Олег Даль в воспоминаниях его жены Елизаветы
«Человек без кожи», — говорила о своем муже Елизавета Даль.
«Почему я вышла за Олега, хотя видела, что он сильно пьет? С ним мне было интересно. Мне было уже 32 года, и я думала, что справлюсь с его слабостью. Каким-то внутренним чувством ощущала: этого человека нельзя огорчить отказом…» — Е. Даль.
«Тогда Олег пил всерьез, и я не могла к этому привыкнуть, не могла справиться, — вспоминала жена. — Справлялась в основном моя мама, которая его обожала с самого первого дня, — и он ее тоже.
«Олег сразу подружился с моей мамой…. Ее отец, мой дед — Борис Михайлович Эйхенбаум — был знаменитым литературоведом, профессором, учителем Андроникова и соратником Тынянова и Шкловского. Когда деда не стало, я думала, что таких людей больше нет. И вдруг в Олеге я открыла похожие черты». «Многим Олег казался мрачным человеком, но дома он всегда был веселым и добрым», — говорит Елизавета Алексеевна.
«Он мне понравился с первого взгляда. Удивительные глаза… — рассказывала О. Эйхенбаум (его теща). — Когда я на него первый раз посмотрела, то сказала себе: «Ну вот, пропала моя Лиза!». Я знала, что он давно холостяк, разошелся с Таней Лавровой и пять лет жил один… У меня, кстати, не было впечатления, что он безумно влюбился в мою дочь. Правда, совершенно очаровательные письма из Алма-Аты меня убедили в Лизином выборе… Человек он был особенный, поэтому мне с ним было очень легко. Я далеко не всех Лизиных поклонников любила, так что я совсем не каждому была бы легкой тещей…».
В октябре 1980 года Даль записал: «Стал думать часто о смерти. Удручает никчемность. Но хочется драться. Жестоко. Если уж уходить, то уходить в неистовой драке.

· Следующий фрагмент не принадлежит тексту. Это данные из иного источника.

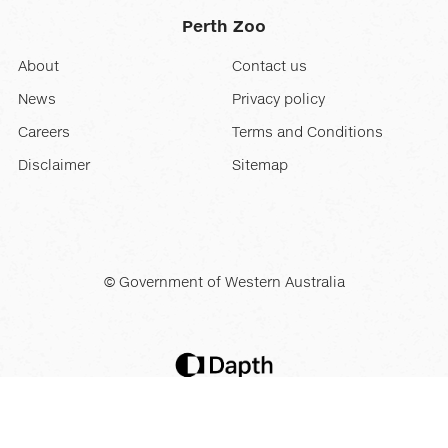
Perth Zoo
About
Contact us
News
Privacy policy
Careers
Terms and Conditions
Disclaimer
Sitemap
© Government of Western Australia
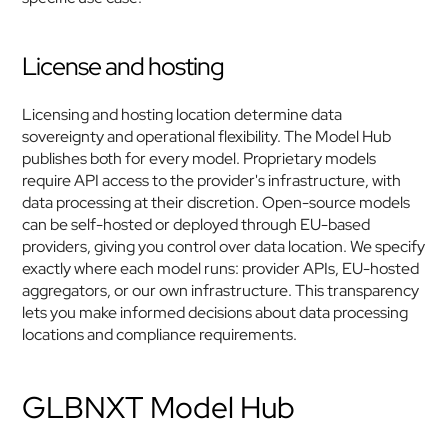
License and hosting
Licensing and hosting location determine data 
sovereignty and operational flexibility. The Model Hub 
publishes both for every model. Proprietary models 
require API access to the provider's infrastructure, with 
data processing at their discretion. Open-source models 
can be self-hosted or deployed through EU-based 
providers, giving you control over data location. We specify 
exactly where each model runs: provider APIs, EU-hosted 
aggregators, or our own infrastructure. This transparency 
lets you make informed decisions about data processing 
locations and compliance requirements.
GLBNXT Model Hub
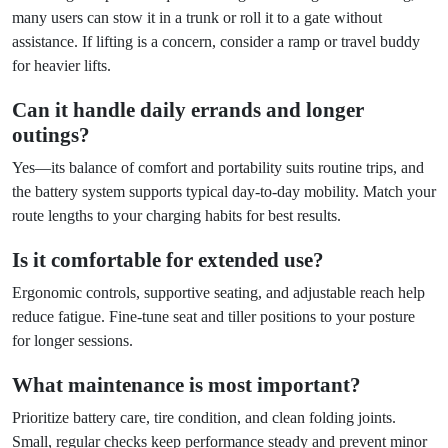
many users can stow it in a trunk or roll it to a gate without
assistance. If lifting is a concern, consider a ramp or travel buddy
for heavier lifts.
Can it handle daily errands and longer
outings?
Yes—its balance of comfort and portability suits routine trips, and
the battery system supports typical day-to-day mobility. Match your
route lengths to your charging habits for best results.
Is it comfortable for extended use?
Ergonomic controls, supportive seating, and adjustable reach help
reduce fatigue. Fine-tune seat and tiller positions to your posture
for longer sessions.
What maintenance is most important?
Prioritize battery care, tire condition, and clean folding joints.
Small, regular checks keep performance steady and prevent minor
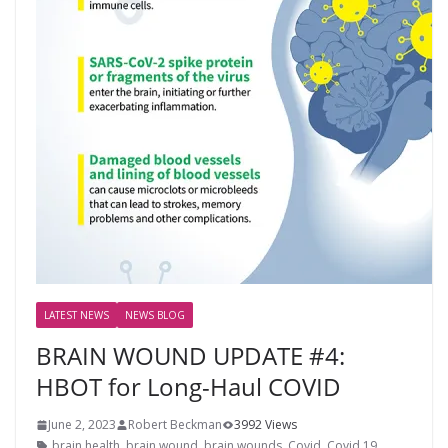
LATEST NEWS
NEWS BLOG
BRAIN WOUND UPDATE #4:
HBOT for Long-Haul COVID
June 2, 2023
Robert Beckman
3992 Views
brain health
,
brain wound
,
brain wounds
,
Covid
,
Covid 19
,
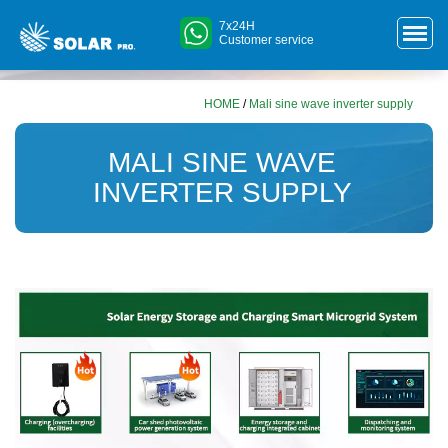
7x24H
Customer service
HOME
/
Mali sine wave inverter supply
MALI SINE WAVE
INVERTER SUPPLY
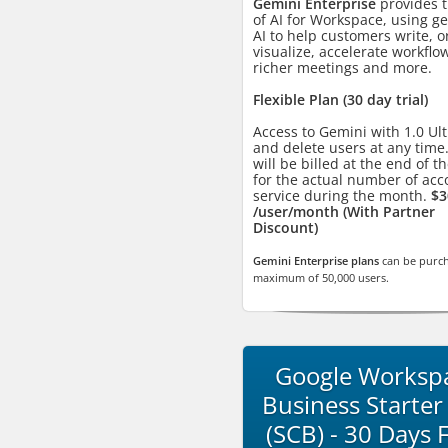
Gemini Enterprise
provides t
of AI for Workspace, using g
AI to help customers write, o
visualize, accelerate workflo
richer meetings and more.
Flexible Plan (30 day trial)
Access to Gemini with 1.0 Ul
and delete users at any time
will be billed at the end of 
for the actual number of acc
service during the month.
$3
/user/month (With Partner
Discount)
Gemini Enterprise plans
can be purch
maximum of 50,000 users.
Google Worksp
Business Starter
(SCB) - 30 Days 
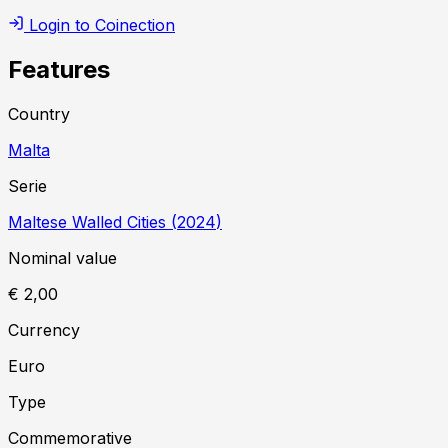
Login to Coinection
Features
Country
Malta
Serie
Maltese Walled Cities
(
2024
)
Nominal value
€ 2,00
Currency
Euro
Type
Commemorative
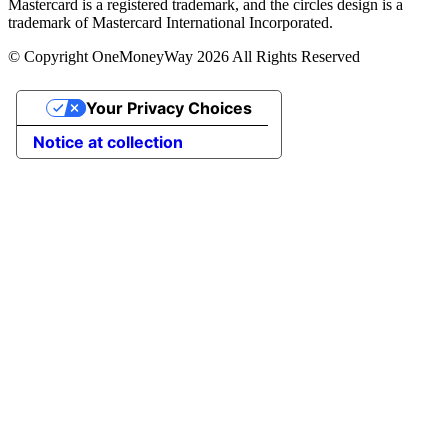
Mastercard is a registered trademark, and the circles design is a
trademark of Mastercard International Incorporated.
© Copyright OneMoneyWay 2026 All Rights Reserved
Your Privacy Choices
Notice at collection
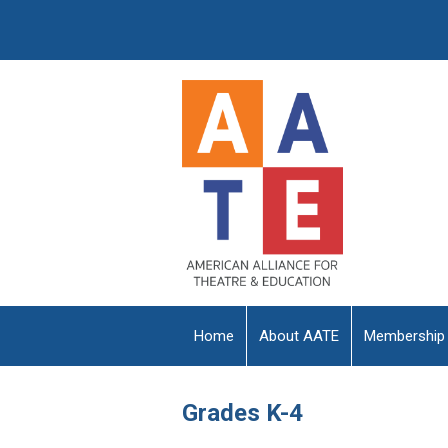
Home
About AATE
Membership
Grades K-4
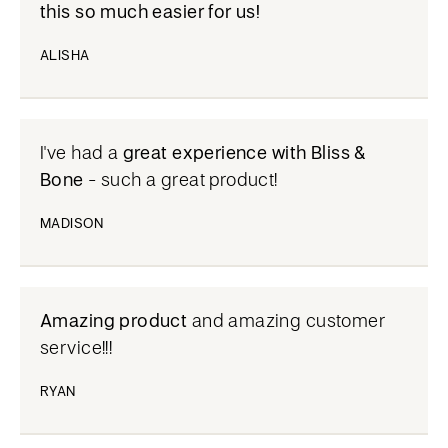
this so much easier for us!
ALISHA
I've had a
great experience with Bliss &
Bone
- such a great product!
MADISON
Amazing product
and amazing customer
service!!!
RYAN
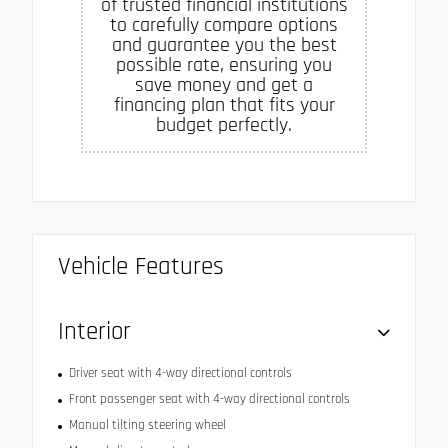
of trusted financial institutions
to carefully compare options
and guarantee you the best
possible rate, ensuring you
save money and get a
financing plan that fits your
budget perfectly.
Vehicle Features
Interior
Driver seat with 4-way directional controls
Front passenger seat with 4-way directional controls
Manual tilting steering wheel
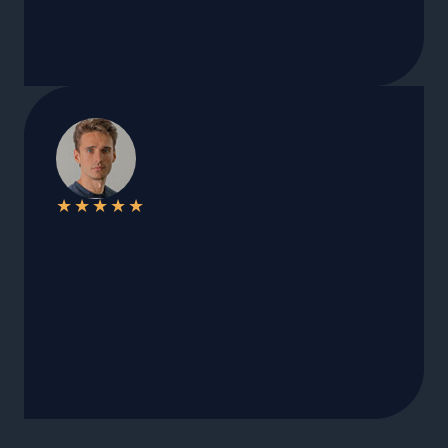
★
★
★
★
★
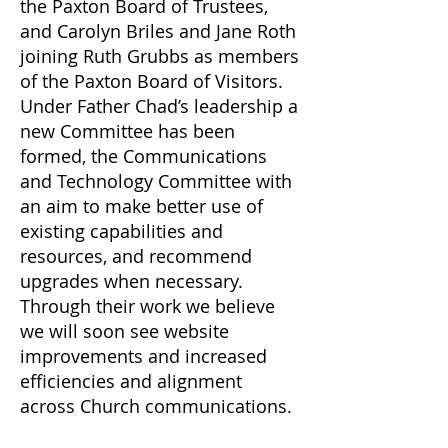
the Paxton Board of Trustees,
and Carolyn Briles and Jane Roth
joining Ruth Grubbs as members
of the Paxton Board of Visitors.
Under Father Chad’s leadership a
new Committee has been
formed, the Communications
and Technology Committee with
an aim to make better use of
existing capabilities and
resources, and recommend
upgrades when necessary.
Through their work we believe
we will soon see website
improvements and increased
efficiencies and alignment
across Church communications.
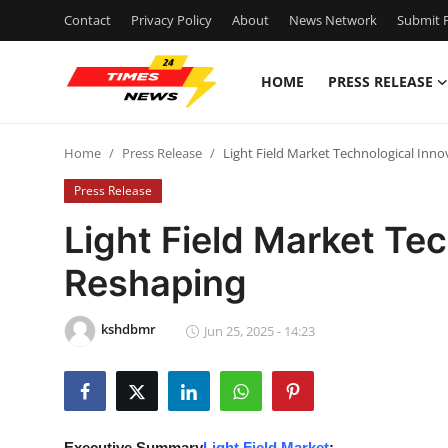
Contact
Privacy Policy
About
News Network
Submit P
HOME
PRESS RELEASE
Home
Home
Press Release
Light Field Market Technological Inn
Contact
Press Release
Press Release
Light Field Market Te
Reshaping
Privacy Policy
About
kshdbmr
Jun 25, 2025 - 14:23
News Network
Submit Press Release
Executive Summary
Light Field Market
:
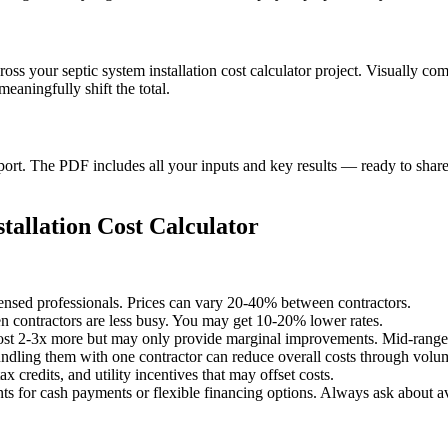
ross your septic system installation cost calculator project. Visually c
aningfully shift the total.
t. The PDF includes all your inputs and key results — ready to share 
tallation Cost Calculator
censed professionals. Prices can vary 20-40% between contractors.
 contractors are less busy. You may get 10-20% lower rates.
st 2-3x more but may only provide marginal improvements. Mid-range o
undling them with one contractor can reduce overall costs through volu
x credits, and utility incentives that may offset costs.
ts for cash payments or flexible financing options. Always ask about av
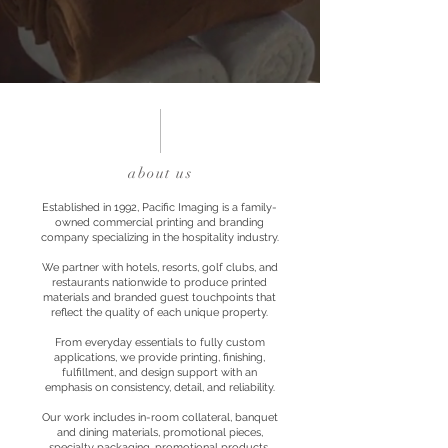
about us
Established in 1992, Pacific Imaging is a family-
owned commercial printing and branding
company specializing in the hospitality industry.
We partner with hotels, resorts, golf clubs, and
restaurants nationwide to produce printed
materials and branded guest touchpoints that
reflect the quality of each unique property.
From everyday essentials to fully custom
applications, we provide printing, finishing,
fulfillment, and design support with an
emphasis on consistency, detail, and reliability.
Our work includes in-room collateral, banquet
and dining materials, promotional pieces,
specialty packaging, promotional products,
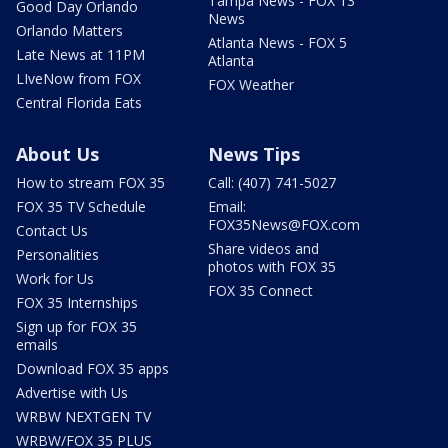
Tampa News - FOX 13
Good Day Orlando
News
Orlando Matters
Atlanta News - FOX 5
Late News at 11PM
Atlanta
LIveNow from FOX
FOX Weather
Central Florida Eats
About Us
News Tips
How to stream FOX 35
Call: (407) 741-5027
FOX 35 TV Schedule
Email:
FOX35News@FOX.com
Contact Us
Share videos and
Personalities
photos with FOX 35
Work for Us
FOX 35 Connect
FOX 35 Internships
Sign up for FOX 35
emails
Download FOX 35 apps
Advertise with Us
WRBW NEXTGEN TV
WRBW/FOX 35 PLUS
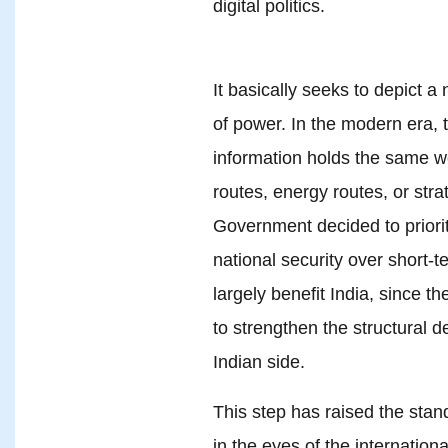
digital politics.
It basically seeks to depict 
of power. In the modern era, th
information holds the same we
routes, energy routes, or stra
Government decided to prioriti
national security over short-t
largely benefit India, since 
to strengthen the structural 
Indian side.
This step has raised the sta
in the eyes of the internatio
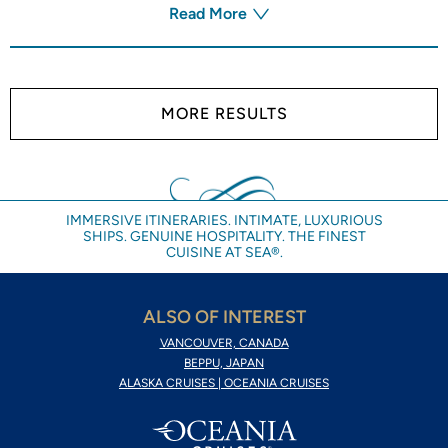
Read More
MORE RESULTS
IMMERSIVE ITINERARIES. INTIMATE, LUXURIOUS
SHIPS. GENUINE HOSPITALITY. THE FINEST
CUISINE AT SEA®.
ALSO OF INTEREST
VANCOUVER, CANADA
BEPPU, JAPAN
ALASKA CRUISES | OCEANIA CRUISES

Изо всех сил стараться сказать все, о чем думал и думаю. Главное — сделать».
После смерти актера приятельница сказала Лизе Даль: «Теперь он тебе все время будет чудиться. Ты выйдешь из дома, и вдруг чья-то походка, чей-то поворот головы, чьи-то черты лица напомнят его». Но этого не произошло. «Еще до знакомства с Олегом, когда я только смотрела его в кино, он поражал меня какой-то нездешностью. Таким, нездешним и остался», — говорила Е. Даль.